Warehouse Security

ERP Cloud

This section provides direction on how to set up security models for user access when an Inventory Control Point (ICP) has multiple warehouses.

A working knowledge of the security capabilities of Salesforce and Order and Inventory Management is required to configure warehouse security.

The work carried out in warehouses can be segregated so that warehouse workers only see the work that is carried out in the warehouse they are assigned to in Order and Inventory Management. Workers should not be able to see work carried out at other warehouses. However, warehouse managers could benefit from the ability to see records associated with other warehouses in their ICP network.

 

Ownership

All records on the Salesforce platform involve a concept of ownership. This extends to the data in Certinia applications. Data ownership must be considered when you develop your warehouse security model. Where there are multiple users that require access to records, a concept of queues and groups is applied to warehouse inventory to support the security model.

Inventory Control Point and Warehouse Data

Data record ownership is defined on the warehouse object.
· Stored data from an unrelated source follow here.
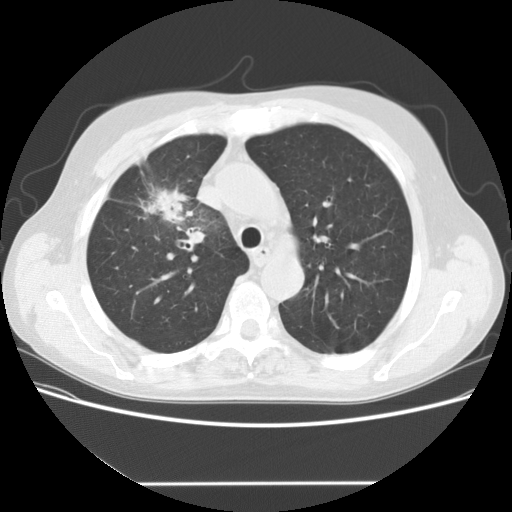
Axial slice from a low-dose chest CT screening exam; first (baseline) screen; lung window (W 1500 / L -600 HU); 2.5 mm slice thickness; 120 kVp; slice 43 of 153 in the series; 512 × 512 image matrix, field of view 360 × 360 mm. Male, age 56 years at enrolment. Current smoker at enrolment.
Expert reader's lesion annotation, bounding box <127,170,217,249> (left, top, right, bottom; pixels). The screening reader recorded 2 non-calcified nodules or masses ≥4 mm on this exam (right upper lobe, right middle lobe); which of them this box marks is not recorded. Later outcome: lung cancer diagnosed 120 days after this screen — adenocarcinoma, NOS, right upper lobe, stage IIIA (AJCC 6th edition), 34 mm at pathology.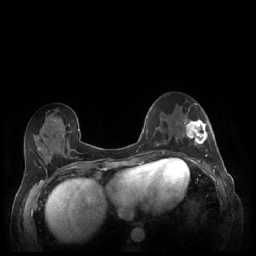
Breast MRI (dynamic contrast-enhanced), one axial slice. Dynamic contrast-enhanced series, time point 2 of 7 at this slice position (early post-contrast). 1.5 T. TE 1.9 ms, TR 4.1 ms. 0.9 mm slice thickness. 256 × 256 image matrix, field of view 320 × 320 mm. Female patient.
Annotated regions visible in this slice (semi-automatic segmentation, software-assisted and operator-edited):
- enhancing-tissue mask used for the functional tumour volume (all voxels passing the contrast-enhancement thresholds inside the analysis volume; usually the tumour): bounding box [x1, y1, x2, y2] px = [181, 117, 209, 159]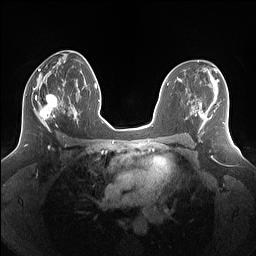
Breast MRI (dynamic contrast-enhanced), one axial slice. Position 78 of 160 along the scan axis. Dynamic contrast-enhanced series, time point 2 of 7 at this slice position (early post-contrast). 1.5 T. TE 1.4 ms, TR 5 ms. 1.25 mm slice thickness. 256 × 256 image matrix. Female patient.
Annotated regions visible in this slice (semi-automatic segmentation, software-assisted and operator-edited):
- enhancing-tissue mask used for the functional tumour volume (all voxels passing the contrast-enhancement thresholds inside the analysis volume; usually the tumour): bounding box (x1, y1, x2, y2) in pixels: (26, 86, 69, 131)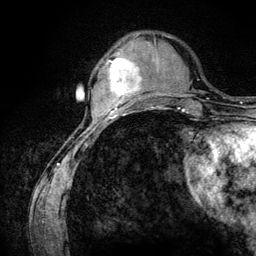
Breast MRI (dynamic contrast-enhanced), one axial slice; position 34 of 134 along the scan axis; cropped to one breast; dynamic contrast-enhanced series, time point 2 of 6 at this slice position (early post-contrast); 3 T; TE 4.2 ms, TR 7.9 ms; 1.2 mm slice thickness; 256 × 256 image matrix. Female patient.
Structures marked on this image (semi-automatic segmentation, software-assisted and operator-edited):
- enhancing-tissue mask used for the functional tumour volume (all voxels passing the contrast-enhancement thresholds inside the analysis volume; usually the tumour): bounding box <107,58,141,107> (left, top, right, bottom; pixels)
All inventory records for a specific warehouse have a common ownership regardless of which user is creating inventory in that warehouse. For example, when a purchase order is received, inventory is created in the receiving warehouse. The inventory data is assigned to the warehouse queue when it is created. It is the warehouse queue that owns the data in that warehouse.

Warning:

We strongly recommend that you avoid setting your inventory position security setting to private, especially if you have high volumes of inventory transactions with more than one warehouse, each with more than one warehouse user. This is not required to provide the correct security access to users. If this is unavoidable in order to achieve a customized implementation, an admin user must run the manual backorder process regularly to ensure there are no conflicts with security across warehouses.

Users

Users must have the following assigned:

  • Role

  • User license

  • Profile

Users can be assigned to the appropriate public group to ensure quick and accurate warehouse queue configuration.

Public Groups

Public groups can be created for each set of users. A group can be warehouse workers that have been assigned to a specific warehouse or users that have been assigned the same role, for example warehouse managers as illustrated below:

Each warehouse must have its own group. We recommend that the warehouse group name is the same as the warehouse name and that you add each of the users who has access to the warehouse to that group.

Queues

When you create a warehouse, a queue is automatically created for that warehouse and assigned as the owner of the warehouse. It is possible to add individuals to a queue but we recommend you add a group to a queue so that the appropriate sharing rules can be configured. A queue allows groups of users to manage a shared workload more effectively. You can select which objects to include in the queue, for example, the Inventory Action Queue.

Inventory Action Queues

Your organization communicates with its warehouses using inventory action queues. The actions that need to be carried out as part of managing inventory appear on the Action Queues tab in the Inventory Management application.

TheAction Queues tab shows the queues of work for each warehouse which can include the following tasks:

  • Inspection

  • Put Away Inventory

  • Picking

  • Shipping

  • Cycle Counting

Sharing Settings

Sharing settings are a security control that specifies the level of access your users have to each other's data. For the purpose of configuring warehouse security, sharing rules must be set for the Inventory Action Queue object so that only users associated with a specific group can see the inventory action queue entries.